## [DOCUMENT SEGMENT]
Number of rows: 10840
Number of columns 13


In [16]:
explore_data(ios_data,0,2,print_count=True)

['284882215', 'Facebook', '389879808', 'USD', '0.0', '2974676', '212', '3.5', '3.5', '95.0', '4+', 'Social Networking', '37', '1', '29', '1']


['389801252', 'Instagram', '113954816', 'USD', '0.0', '2161558', '1289', '4.5', '4.0', '10.23', '12+', 'Photo & Video', '37', '0', '29', '1']


Number of rows: 7197
Number of columns 16


The discussion page related to the Google Play Store data shows there are some duplicate entries in that data set. We need to check for duplicates and remove every entry except for the most recent. We can use the number of reviews to determine the most recent data point. We should also check the iOS App data as well, eventhough there is nothing in the discussion page.

In [14]:
unique_apps_ggl = []
duplicate_apps_ggl = []

for i in ggl_data:
    name = i[0]
    if name in unique_apps_ggl:
        duplicate_apps_ggl.append(name)
    else:
        unique_apps_ggl.append(name)
        
print('# of unique google apps: ', len(unique_apps_ggl))
print('# of duplicate google apps: ', len(duplicate_apps_ggl))

unique_apps_ios = []
duplicate_apps_ios = []

for i in ios_data:
    name = i[0]
    if name in unique_apps_ios:
        duplicate_apps_ios.append(name)
    else:
        unique_apps_ios.append(name)
        
print('# of unique apple apps: ', len(unique_apps_ios))
print('# of duplicate apple apps: ', len(duplicate_apps_ios))

# of unique google apps:  9659
# of duplicate google apps:  1181
# of unique apple apps:  7197
# of duplicate apple apps:  0


In [18]:
for i in ggl_data:
    name = i[0]
    if name == 'Facebook':
        print(i)

## [TASK SET]
**1.** Quote everything in the app-data notebook excerpt from "print('# of duplicate google" down to "duplicate_apps_ios.append(name)".
**2.** Please write what comes next in the app-data notebook excerpt, picking up after its last line.

Stored records
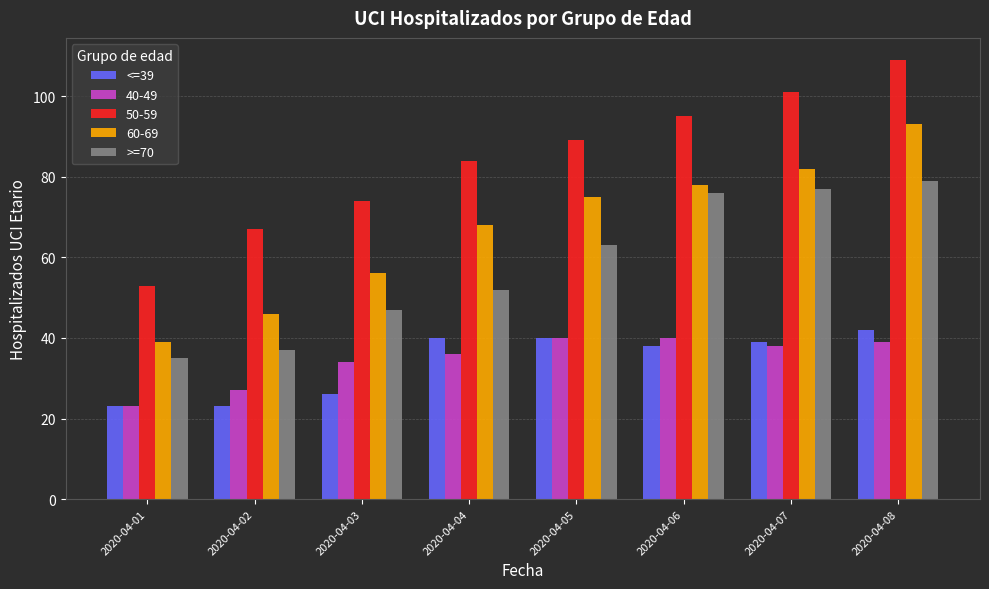

What is the smallest value displayed?

23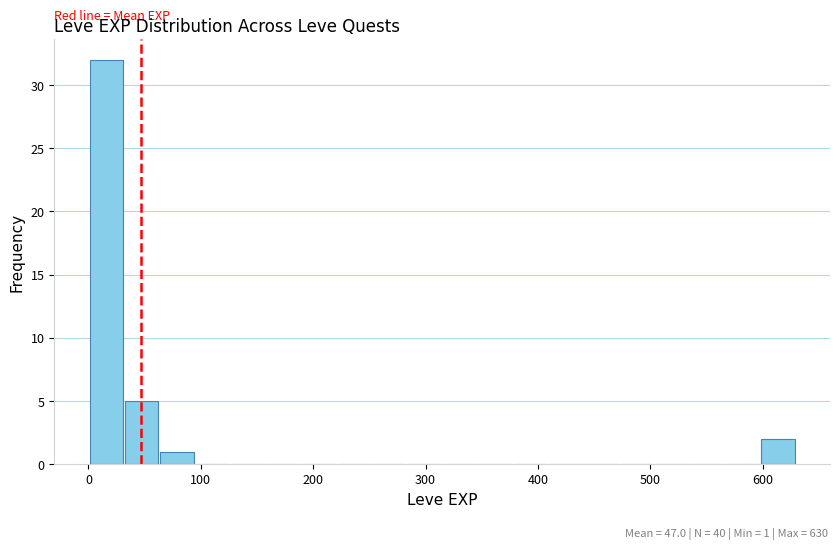

Around what value on the x-axis is the tallest bar? Give the approximate position of its centre, as read against the axis.

20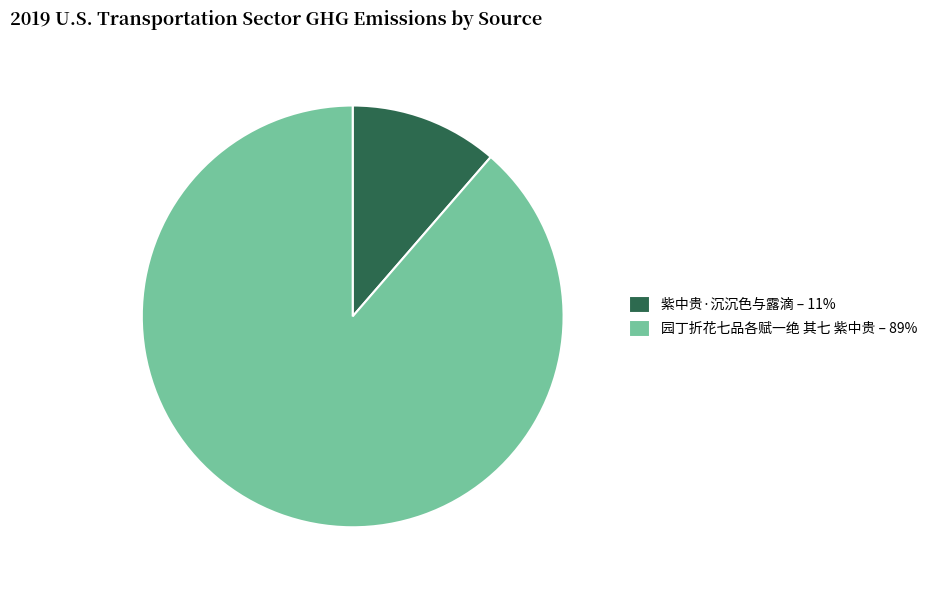

The 紫中贵·沉沉色与露滴 slice represents 11% of the pie. True or false?

True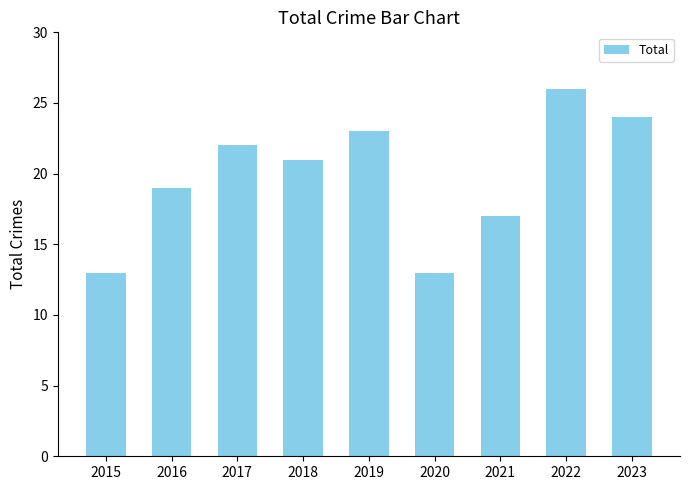

Between 2016 and 2017, which is larger?

2017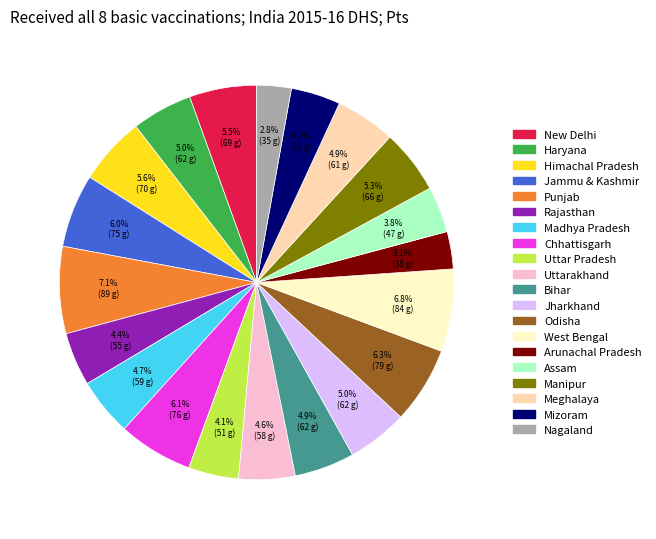

To the nearest percent, what is the difference between the largest and smallest slice percentages?

4%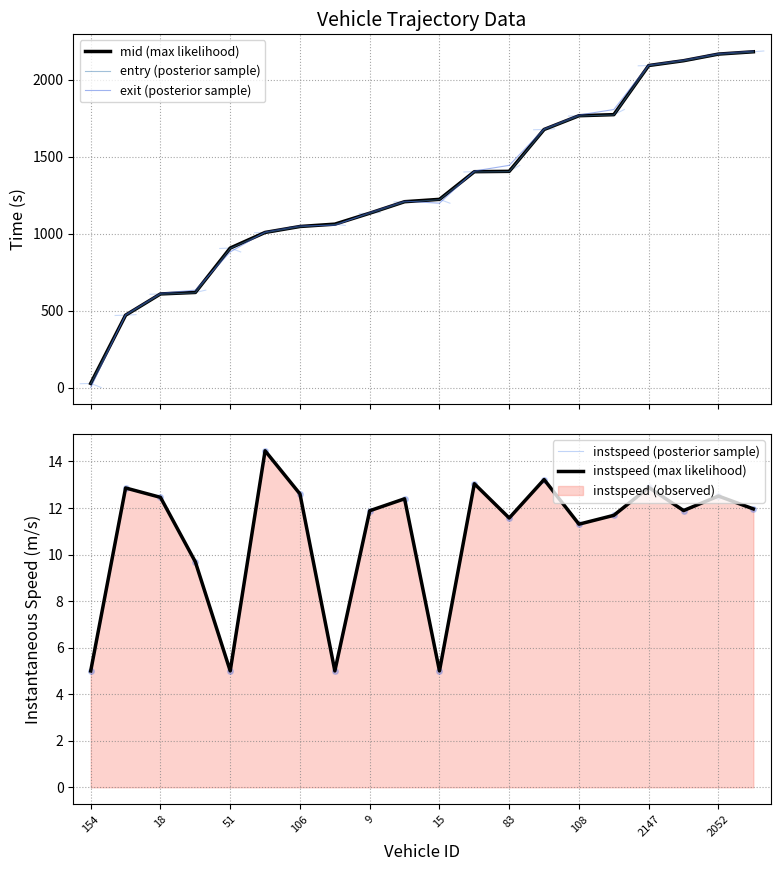

Does the chart display data point markers on the line(s)?

No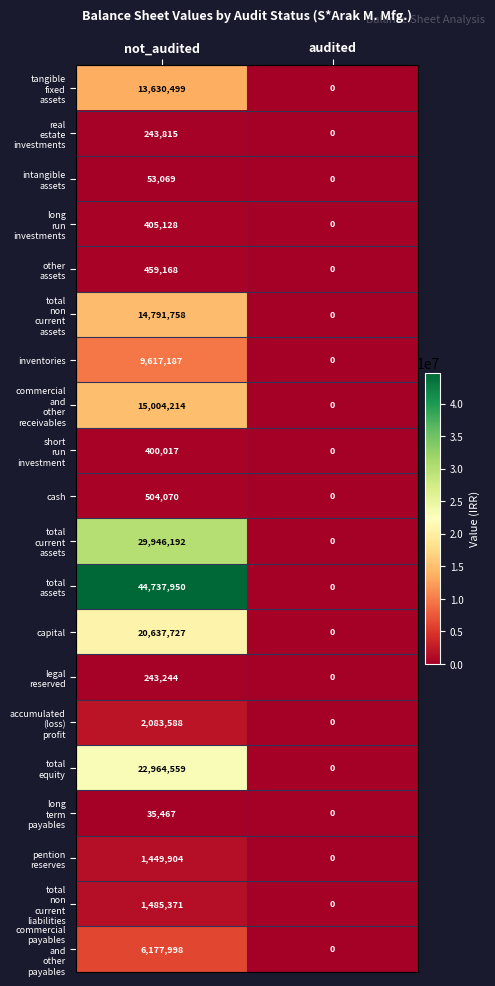

The capital series shows 35485917 at not_audited. True or false?

False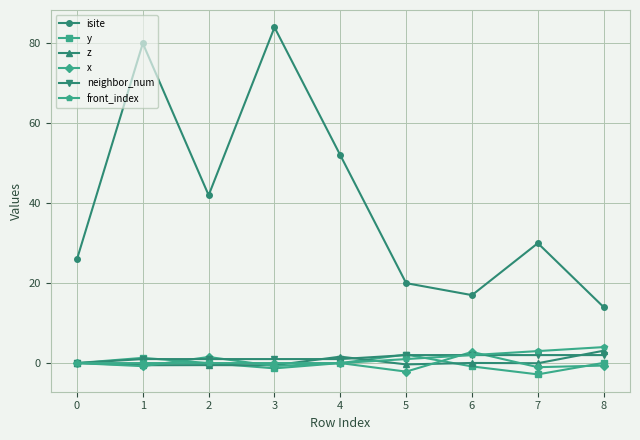

The isite series shows 26.0 at 0. True or false?

True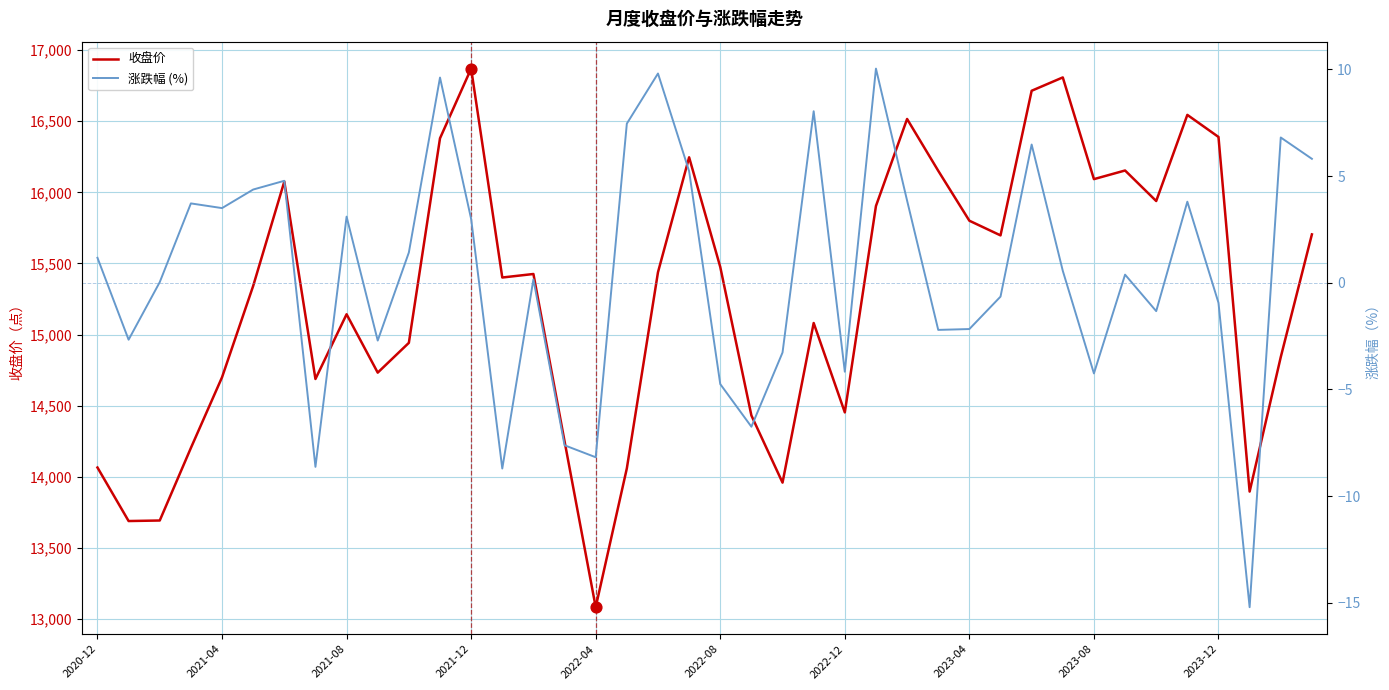

What is the minimum value for 收盘价?

13083.7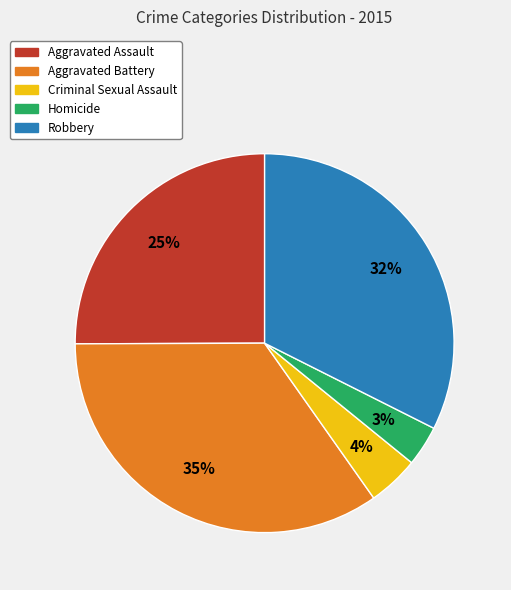

Does any single category account for the majority?

No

## [YOUR WRITTEN ANSWERS]
**1.**
print('# of duplicate google apps: ', len(duplicate_apps_ggl))

unique_apps_ios = []
duplicate_apps_ios = []

for i in ios_data:
    name = i[0]
    if name in unique_apps_ios:
        duplicate_apps_ios.append(name)

**2.**
['Facebook', 'SOCIAL', '4.1', '78158306', 'Varies with device', '1,000,000,000+', 'Free', '0', 'Teen', 'Social', 'August 3, 2018', 'Varies with device', 'Varies with device']
['Facebook', 'SOCIAL', '4.1', '78128208', 'Varies with device', '1,000,000,000+', 'Free', '0', 'Teen', 'Social', 'August 3, 2018', 'Varies with device', 'Varies with device']


It appears onlt the Google data set contains duplicate entries. Printing a likely duplicate shows the only column that differs is the reveiw count. Here the examples show: 78,158,306 & 78,128,208.

Because there are 1,181 duplicate entries in the Google data set, after their removal the length of the data set should be reduced from 10,840 to 9,659.

In [20]:
reviews_max = {}

for i in ggl_data:
    name = i[0]
    n_reviews = float(i[3])
    if name in reviews_max and reviews_max[name] < n_reviews:
        reviews_max[name] = n_reviews
    elif name not in reviews_max:
        reviews_max.update({name:n_reviews})
        
print(len(reviews_max))

9659


Above, we created a dictionary and added entries to the reviews_max dictionary. If the name was already in the dictionary, the review count was updated to the higher amount. If they were not in the dictionary, we added the name and review count.

Next, we can create a new, clean data set using an empty list and a ggl_added list to check if we've already added the data. The two lists should be the same length to make sure we've added everything properly, and they should match our expected length.

In [22]:
ggl_clean = []
ggl_added = []

for i in ggl_data:
    name = i[0]
    n_reviews = float(i[3])
    if n_reviews == reviews_max[name] and name not in ggl_added:
        ggl_clean.append(i)
        ggl_added.append(name)

print(len(ggl_clean))
print(len(ggl_added))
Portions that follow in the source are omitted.